Give back the listing in full and exactly, leaving out the images.
-*-
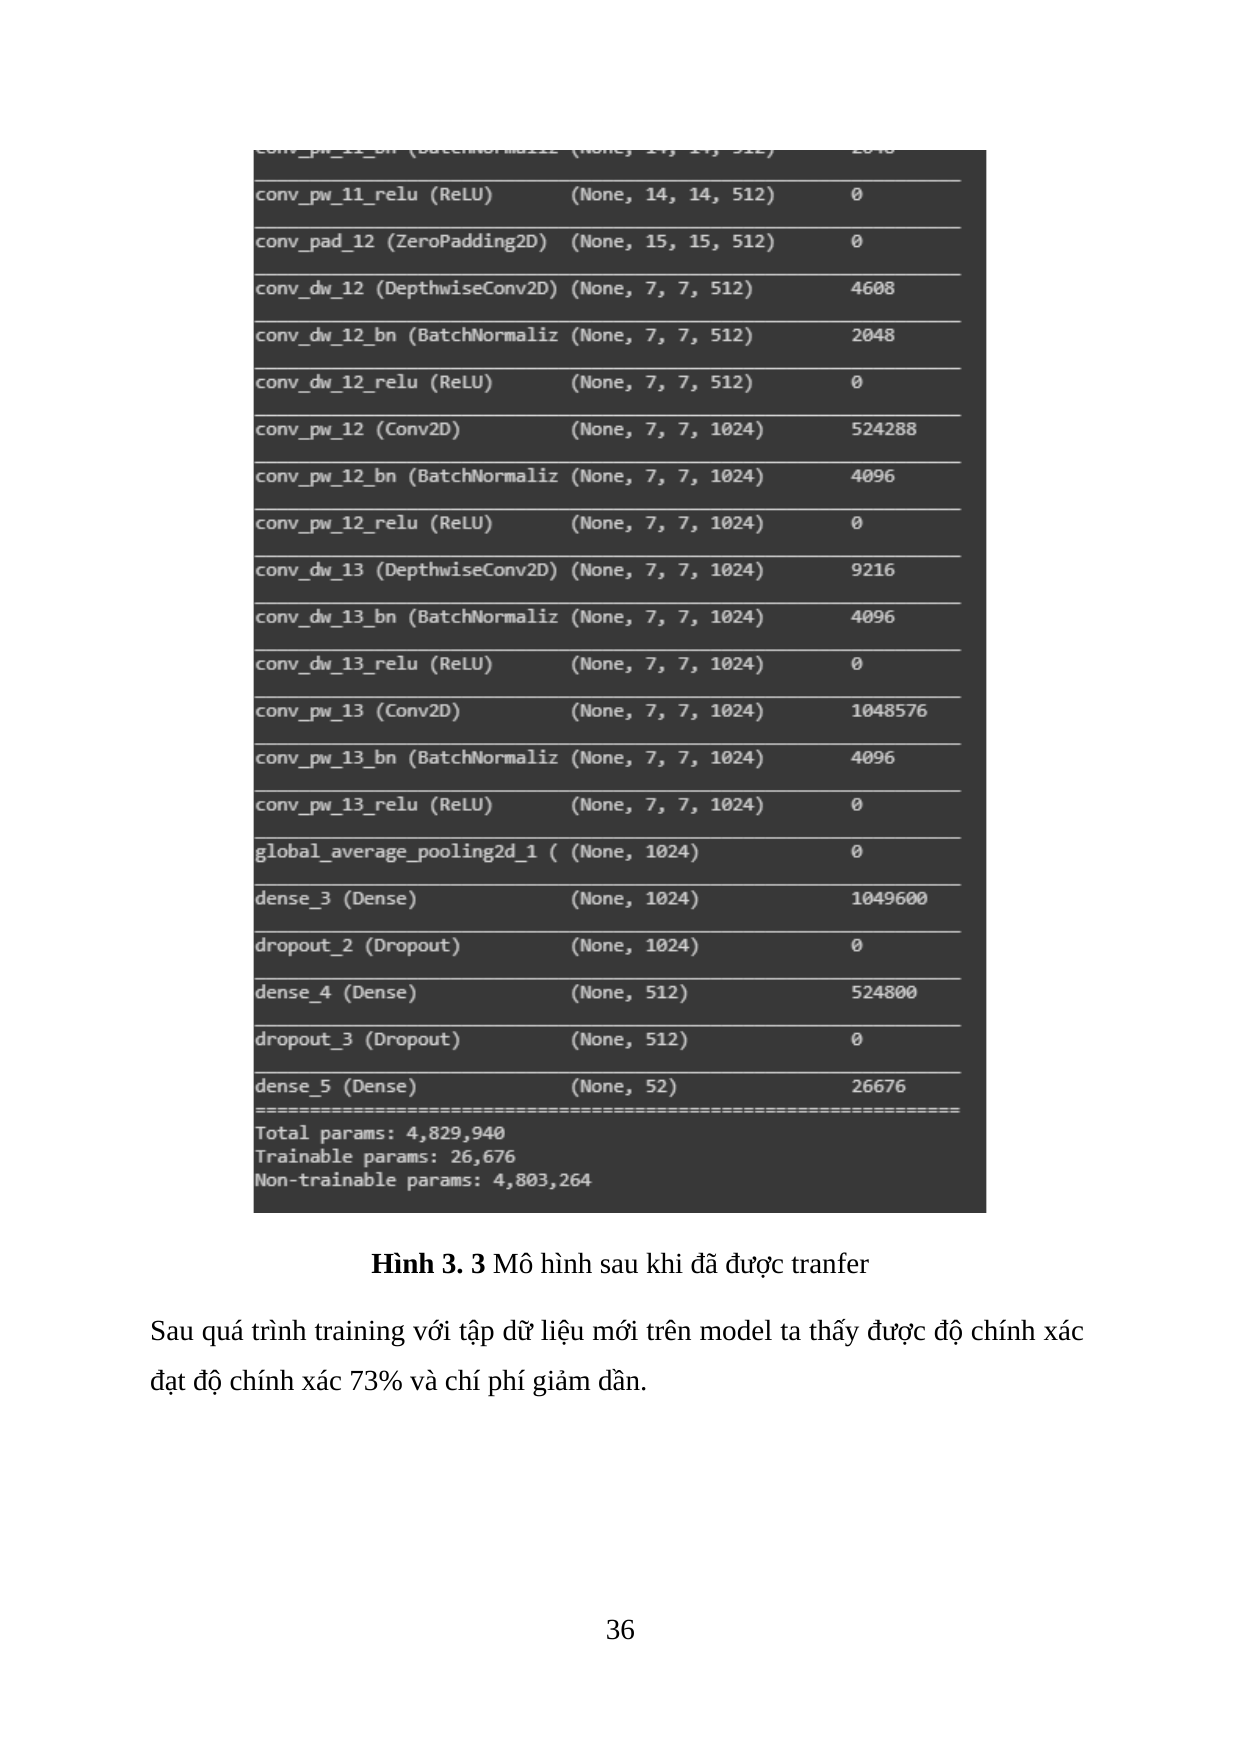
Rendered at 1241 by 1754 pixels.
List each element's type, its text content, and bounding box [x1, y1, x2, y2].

text Hình 3. 3 Mô hình sau khi đã được tranfer [150, 1246, 1090, 1280]
text Sau quá trình training với tập dữ liệu mới trên model ta thấy được độ chính xác đạt độ chính xác 73% và chí phí giảm dần. [150, 1313, 1085, 1397]
picture [253, 150, 987, 1213]
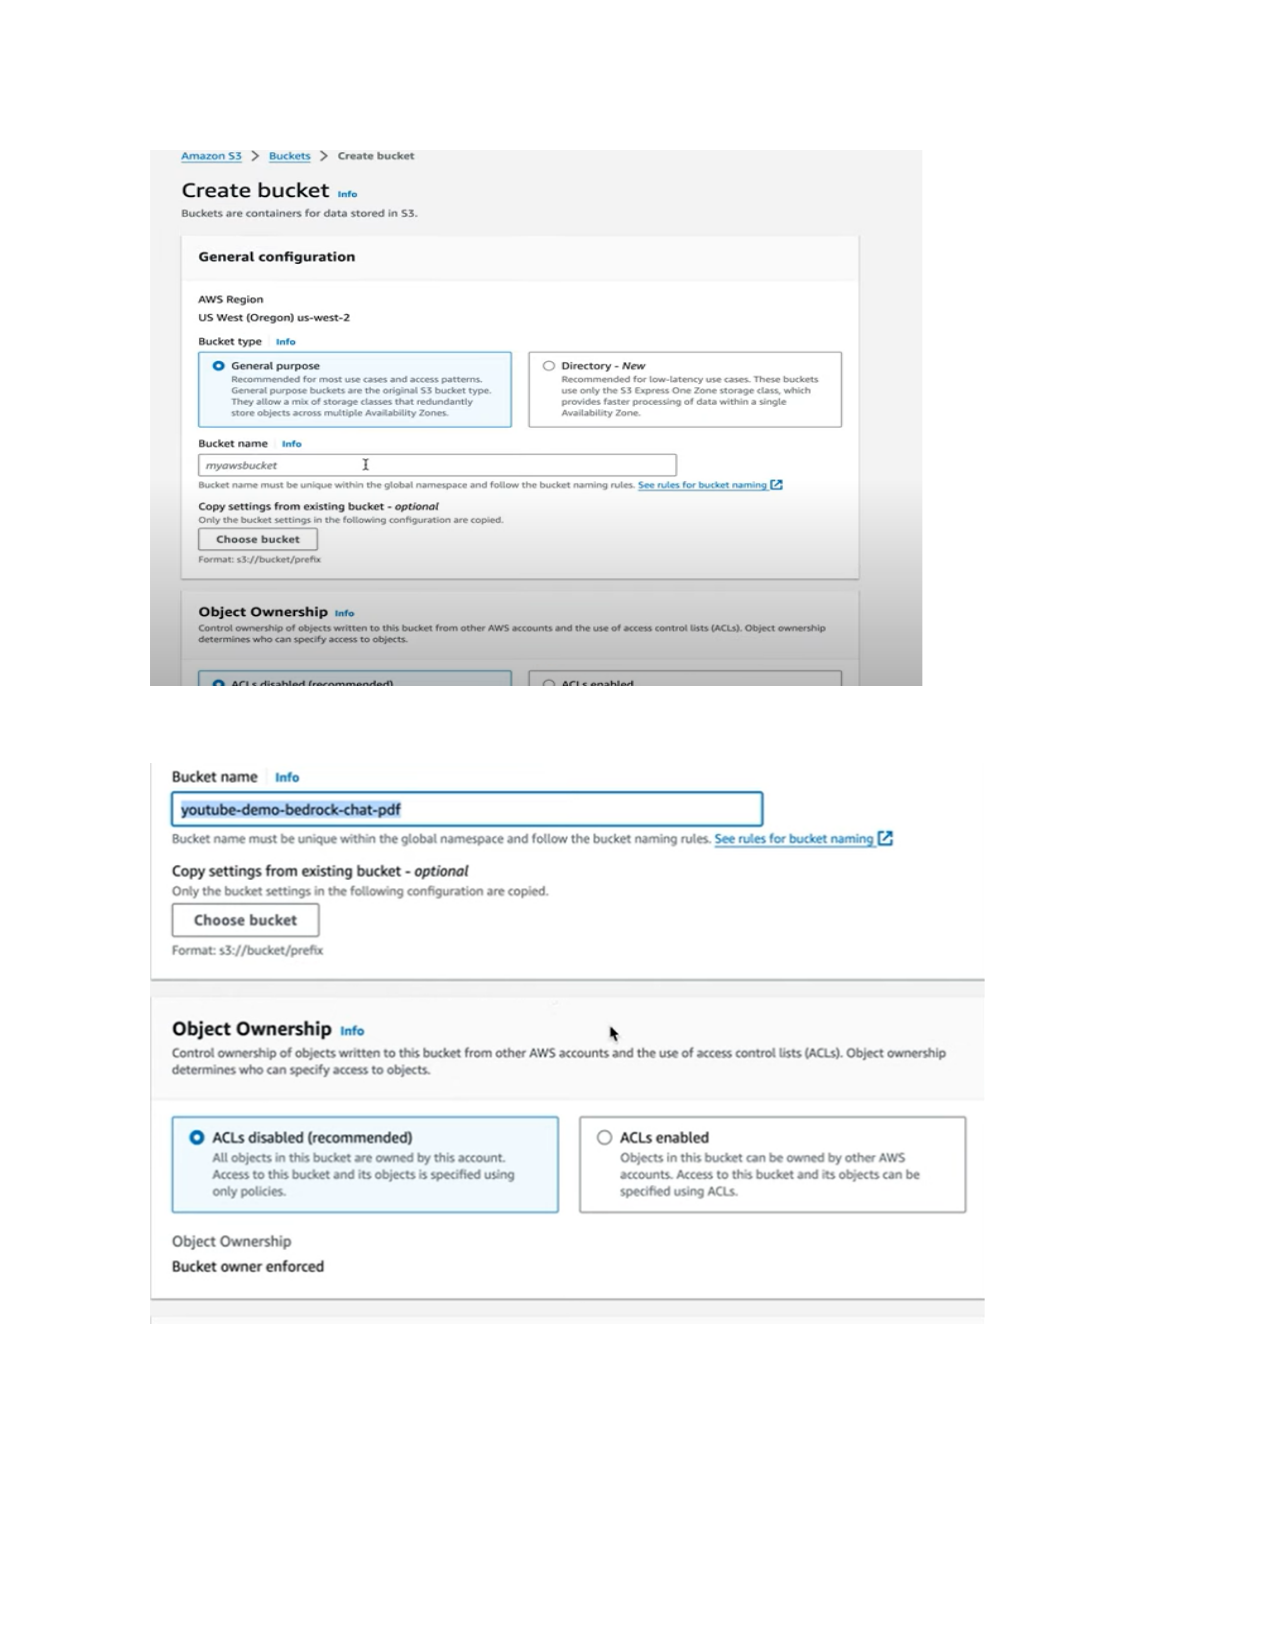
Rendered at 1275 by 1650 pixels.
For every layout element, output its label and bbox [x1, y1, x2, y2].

picture [150, 150, 923, 686]
picture [150, 763, 985, 1324]
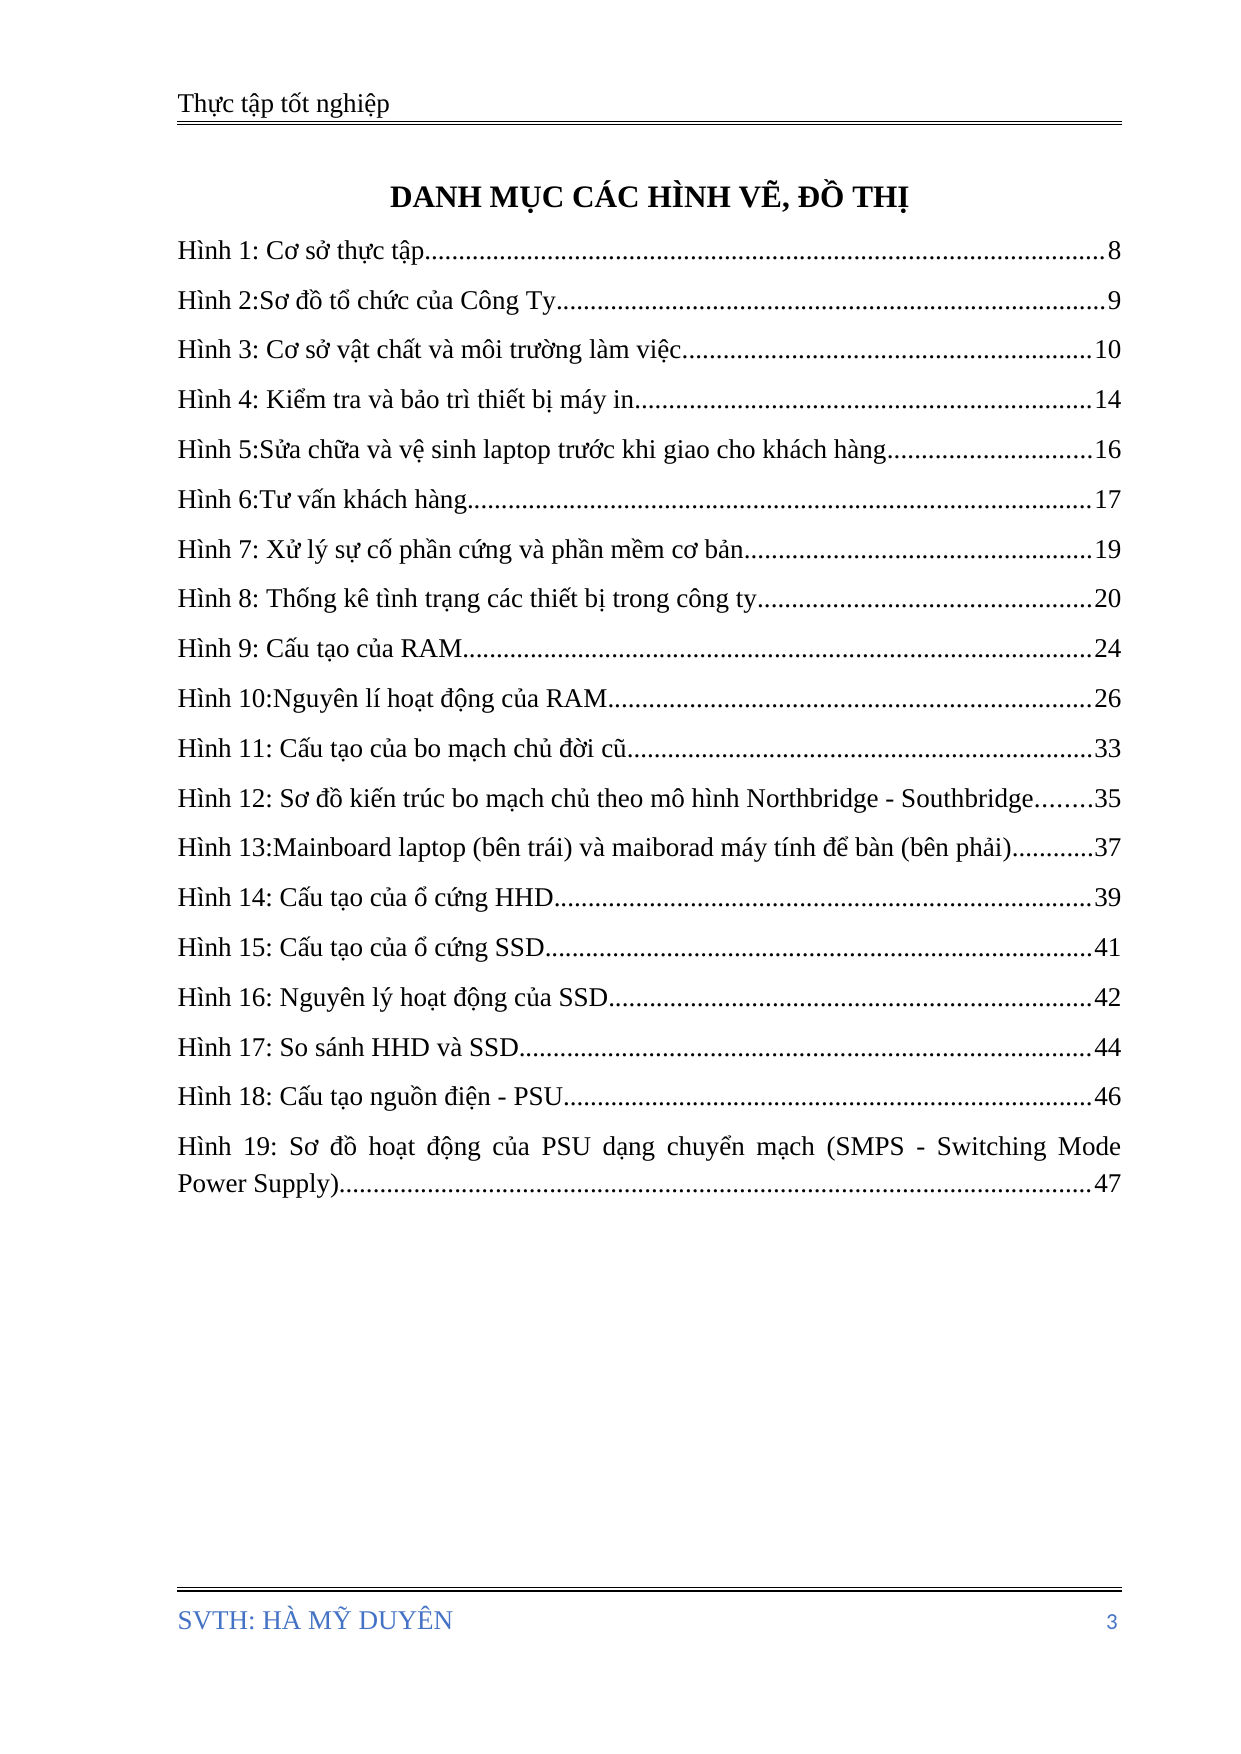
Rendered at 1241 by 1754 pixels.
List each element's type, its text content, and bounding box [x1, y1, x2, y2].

text Hình 14: Cấu tạo của ổ cứng HHD 39 [177, 881, 1122, 912]
text Hình 8: Thống kê tình trạng các thiết bị trong công ty 20 [177, 583, 1122, 614]
text DANH MỤC CÁC HÌNH VẼ, ĐỒ THỊ [177, 178, 1122, 214]
text Hình 11: Cấu tạo của bo mạch chủ đời cũ 33 [177, 732, 1122, 763]
text Hình 5:Sửa chữa và vệ sinh laptop trước khi giao cho khách hàng 16 [177, 433, 1122, 464]
text Hình 15: Cấu tạo của ổ cứng SSD 41 [177, 931, 1122, 962]
text Hình 1: Cơ sở thực tập 8 [177, 234, 1122, 265]
text Hình 10:Nguyên lí hoạt động của RAM 26 [177, 682, 1122, 713]
text Hình 9: Cấu tạo của RAM 24 [177, 632, 1122, 663]
text Hình 18: Cấu tạo nguồn điện - PSU 46 [177, 1081, 1122, 1112]
text Hình 3: Cơ sở vật chất và môi trường làm việc 10 [177, 334, 1122, 365]
text Hình 13:Mainboard laptop (bên trái) và maiborad máy tính để bàn (bên phải) 37 [177, 832, 1122, 863]
text Hình 7: Xử lý sự cố phần cứng và phần mềm cơ bản 19 [177, 533, 1122, 564]
text Hình 19: Sơ đồ hoạt động của PSU dạng chuyển mạch (SMPS - Switching Mode Power Supply) 47 [177, 1130, 1122, 1199]
text Hình 12: Sơ đồ kiến trúc bo mạch chủ theo mô hình Northbridge - Southbridge 35 [177, 782, 1122, 813]
text Hình 4: Kiểm tra và bảo trì thiết bị máy in 14 [177, 383, 1122, 414]
text Hình 6:Tư vấn khách hàng 17 [177, 483, 1122, 514]
text Hình 17: So sánh HHD và SSD 44 [177, 1031, 1122, 1062]
text Hình 2:Sơ đồ tổ chức của Công Ty 9 [177, 284, 1122, 315]
text Hình 16: Nguyên lý hoạt động của SSD 42 [177, 981, 1122, 1012]
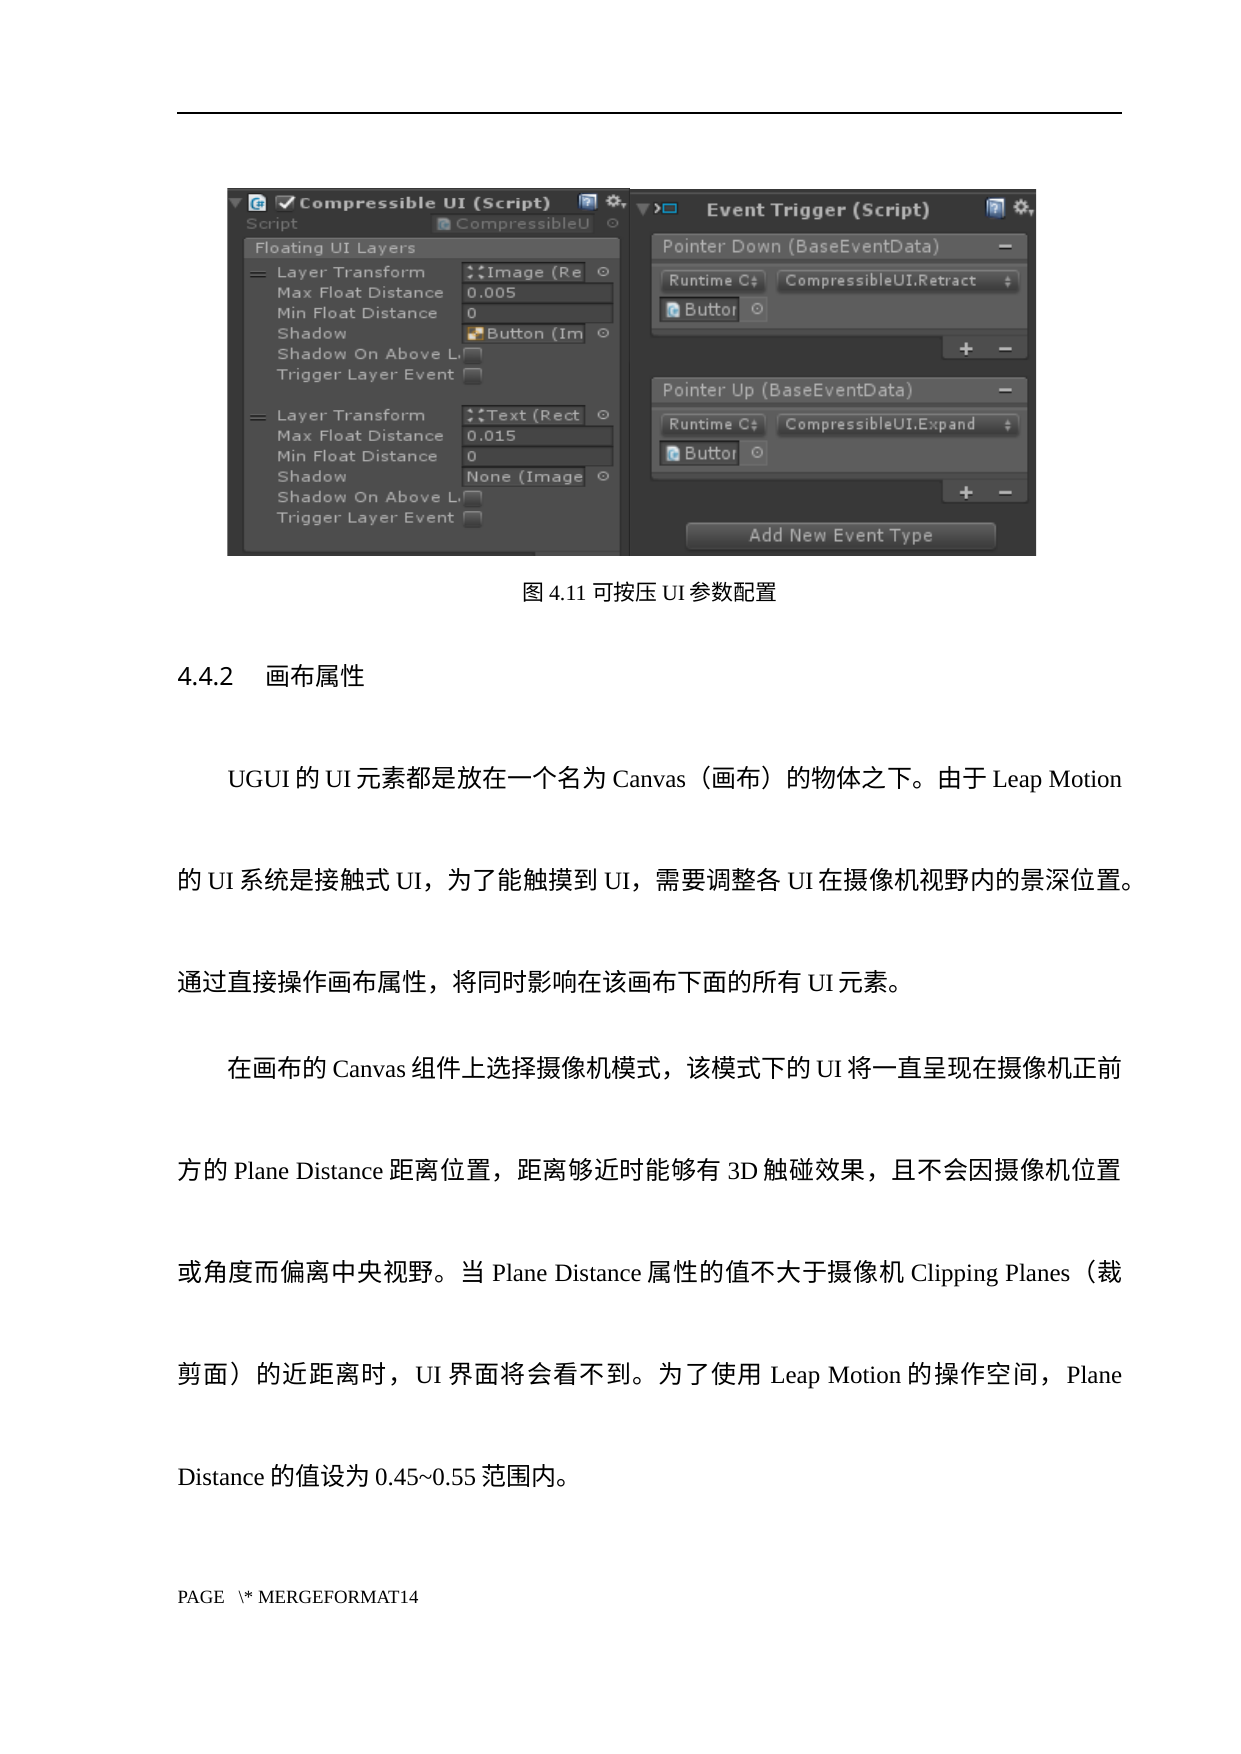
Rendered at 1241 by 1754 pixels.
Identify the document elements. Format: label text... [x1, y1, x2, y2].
-*-
YOUR SOLUTION:
Rendered at 1241 by 1754 pixels.
List each element's type, its text content, and bounding box [x1, y1, x2, y2].

text Hình 3. 3 Mô hình sau khi đã được tranfer [150, 1246, 1090, 1280]
text Sau quá trình training với tập dữ liệu mới trên model ta thấy được độ chính xác đạt độ chính xác 73% và chí phí giảm dần. [150, 1313, 1085, 1397]
picture [253, 150, 987, 1213]
Rendered at 1275 by 1650 pixels.
For every layout element, output its label and bbox [x1, y1, x2, y2].

picture [150, 150, 923, 686]
picture [150, 763, 985, 1324]
Rendered at 1241 by 1754 pixels.
List each element's type, its text content, and bounding box [x1, y1, x2, y2].

text Hình 14: Cấu tạo của ổ cứng HHD 39 [177, 881, 1122, 912]
text Hình 8: Thống kê tình trạng các thiết bị trong công ty 20 [177, 583, 1122, 614]
text DANH MỤC CÁC HÌNH VẼ, ĐỒ THỊ [177, 178, 1122, 214]
text Hình 11: Cấu tạo của bo mạch chủ đời cũ 33 [177, 732, 1122, 763]
text Hình 5:Sửa chữa và vệ sinh laptop trước khi giao cho khách hàng 16 [177, 433, 1122, 464]
text Hình 15: Cấu tạo của ổ cứng SSD 41 [177, 931, 1122, 962]
text Hình 1: Cơ sở thực tập 8 [177, 234, 1122, 265]
text Hình 10:Nguyên lí hoạt động của RAM 26 [177, 682, 1122, 713]
text Hình 9: Cấu tạo của RAM 24 [177, 632, 1122, 663]
text Hình 18: Cấu tạo nguồn điện - PSU 46 [177, 1081, 1122, 1112]
text Hình 3: Cơ sở vật chất và môi trường làm việc 10 [177, 334, 1122, 365]
text Hình 13:Mainboard laptop (bên trái) và maiborad máy tính để bàn (bên phải) 37 [177, 832, 1122, 863]
text Hình 7: Xử lý sự cố phần cứng và phần mềm cơ bản 19 [177, 533, 1122, 564]
text Hình 19: Sơ đồ hoạt động của PSU dạng chuyển mạch (SMPS - Switching Mode Power Supply) 47 [177, 1130, 1122, 1199]
text Hình 12: Sơ đồ kiến trúc bo mạch chủ theo mô hình Northbridge - Southbridge 35 [177, 782, 1122, 813]
text Hình 4: Kiểm tra và bảo trì thiết bị máy in 14 [177, 383, 1122, 414]
text Hình 6:Tư vấn khách hàng 17 [177, 483, 1122, 514]
text Hình 17: So sánh HHD và SSD 44 [177, 1031, 1122, 1062]
text Hình 2:Sơ đồ tổ chức của Công Ty 9 [177, 284, 1122, 315]
text Hình 16: Nguyên lý hoạt động của SSD 42 [177, 981, 1122, 1012]
Rendered at 1241 by 1754 pixels.
Identify the document elements. Format: label text... [x1, y1, x2, y2].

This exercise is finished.